12 augustus 2020
In de zomer van 2000 ben ik in Minsk geweest. Wit-
Rusland was toen moeilijk toegankelijk, het was een
buitenkans er een paar dagen te kunnen rondkijken. Mijn
reisgezelschap bestond uit honderd Europese schrijvers
die zes weken per trein door Europa toerden, een groots
project dat was georganiseerd door de Literaturwerkstatt
uit Berlijn. Serge Van Duijnhoven
en ik waren de Nederlandse vertegenwoordigers.

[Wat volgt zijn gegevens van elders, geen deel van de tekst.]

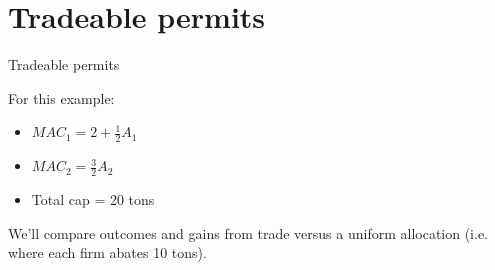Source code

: \documentclass[
hyperref={colorlinks,citecolor=blue,linkcolor=blue,urlcolor=blue}
]{beamer}
\begin{document}

\section{Tradeable permits}


\begin{frame}{Tradeable permits}

	For this example:
	\begin{itemize}
		\item {\color{myred}$MAC_1 = 2 + \frac{1}{2}A_1$}
		\item {\color{myblue}$MAC_2 = \frac{3}{2}A_2$}
		\item Total cap = 20 tons
	\end{itemize}

	We'll compare outcomes and gains from trade versus a uniform allocation (i.e. where each firm abates 10 tons).
	
\end{frame}

\end{document}
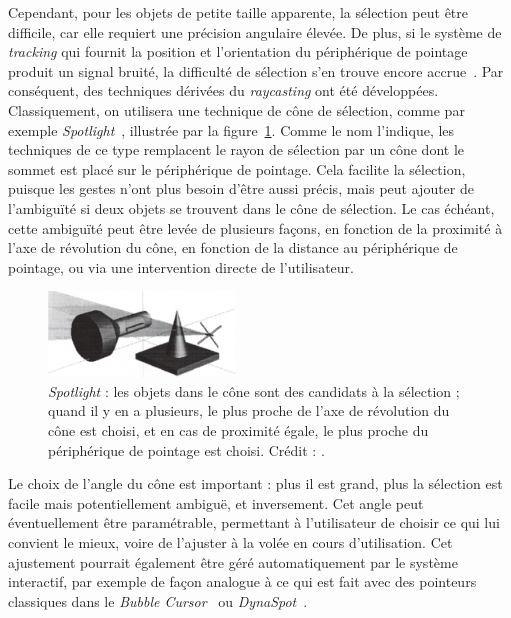 	Cependant, pour les objets de petite taille apparente, la sélection peut être difficile, car elle requiert une précision angulaire élevée. De plus, si le système de \emph{tracking} qui fournit la position et l'orientation du périphérique de pointage produit un signal bruité, la difficulté de sélection s'en trouve encore accrue~\cite{argelaguet2013survey}. Par conséquent, des techniques dérivées du \emph{raycasting} ont été développées. Classiquement, on utilisera une technique de cône de sélection, comme par exemple \emph{Spotlight}~\cite{liang1994jdcad}, illustrée par la figure~\ref{fig:spotlight}. Comme le nom l'indique, les techniques de ce type remplacent le rayon de sélection par un cône dont le sommet est placé sur le périphérique de pointage. Cela facilite la sélection, puisque les gestes n'ont plus besoin d'être aussi précis, mais peut ajouter de l'ambiguïté si deux objets se trouvent dans le cône de sélection. Le cas échéant, cette ambiguïté peut être levée de plusieurs façons, en fonction de la proximité à l'axe de révolution du cône, en fonction de la distance au périphérique de pointage, ou via une intervention directe de l'utilisateur.
	
	\begin{figure}
		\centering
		\includegraphics[width=0.44\textwidth]{figures/ch2/spotlight}
		\caption[Cône de sélection : \emph{Spotlight}]{\emph{Spotlight} : les objets dans le cône sont des candidats à la sélection ; quand il y en a plusieurs, le plus proche de l'axe de révolution du cône est choisi, et en cas de proximité égale, le plus proche du périphérique de pointage est choisi. Crédit : \cite{liang1994jdcad}.}
		\label{fig:spotlight}
	\end{figure}
	
	Le choix de l'angle du cône est important : plus il est grand, plus la sélection est facile mais potentiellement ambiguë, et inversement. Cet angle peut éventuellement être paramétrable, permettant à l'utilisateur de choisir ce qui lui convient le mieux, voire de l'ajuster à la volée en cours d'utilisation. Cet ajustement pourrait également être géré automatiquement par le système interactif, par exemple de façon analogue à ce qui est fait avec des pointeurs classiques dans le \emph{Bubble Cursor}~\cite{grossman2005bubble} ou \emph{DynaSpot}~\cite{chapuis2009dynaspot}.
	
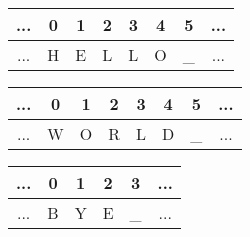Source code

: \documentclass{beamer}
\begin{document}
\begin{frame}[fragile]
\begin{columns}[t]
\begin{column}{0.4\textwidth}
\begin{flushleft}
\begin{tabular}{c | c | c | c | c | c | c | c }
\hline
...&0 &1 &2 &3 &4 &5   &... \\\hline
...&H &E &L &L &O & \_ &... \\\hline
\end{tabular}

\begin{tabular}{c | c | c | c | c | c | c | c }
\hline
...&0 &1 &2 &3 &4 &5   &... \\\hline
...&W  &O &R &L &D & \_ &... \\\hline
\end{tabular}

\begin{tabular}{c | c | c | c | c | c  }
\hline
...&0 &1 &2 &3   &... \\\hline
...&B &Y &E & \_ &... \\\hline
\end{tabular}

\end{flushleft}

  \end{column}
\end{columns}


\end{frame}
\end{document}
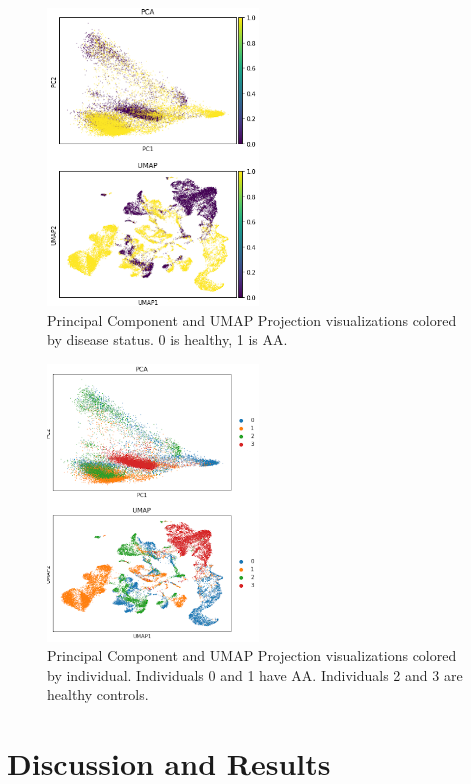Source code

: \documentclass{article}
\begin{document}
\begin{figure}
  \centering
  \includegraphics[width=0.5\textwidth]{disease_status.png}
  \caption{Principal Component and UMAP Projection visualizations colored by disease status. 0 is healthy, 1 is AA.}
  \label{PCA_projections_disease}
\end{figure}

\begin{figure}
  \centering
  \includegraphics[width=0.5\textwidth]{individual.png}
  \caption{Principal Component and UMAP Projection visualizations colored by individual. Individuals 0 and 1 have AA. Individuals 2 and 3 are healthy controls.}
  \label{PCA_projections_individual}
\end{figure}


\section{Discussion and Results}
\end{document}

Het centrum van Minsk kwam onnatuurlijk leeg en schoon
op me over. Ik herinner me de lichtgekleurde
gebouwencomplexen. Boven de straten hingen banieren
waarop iets als ‘Literatuurexpres Europa, welkom Europese
schrijvers’ stond afgedrukt, op weg naar het hotel maakte
ik er een snelle foto van. Na een ontvangst door
cultuurvertegenwoordigers was er een receptie. Dat er
alleen priklimonade uit plastic flessen werd geserveerd,
met halve bananen erbij, vond ik ontroerend.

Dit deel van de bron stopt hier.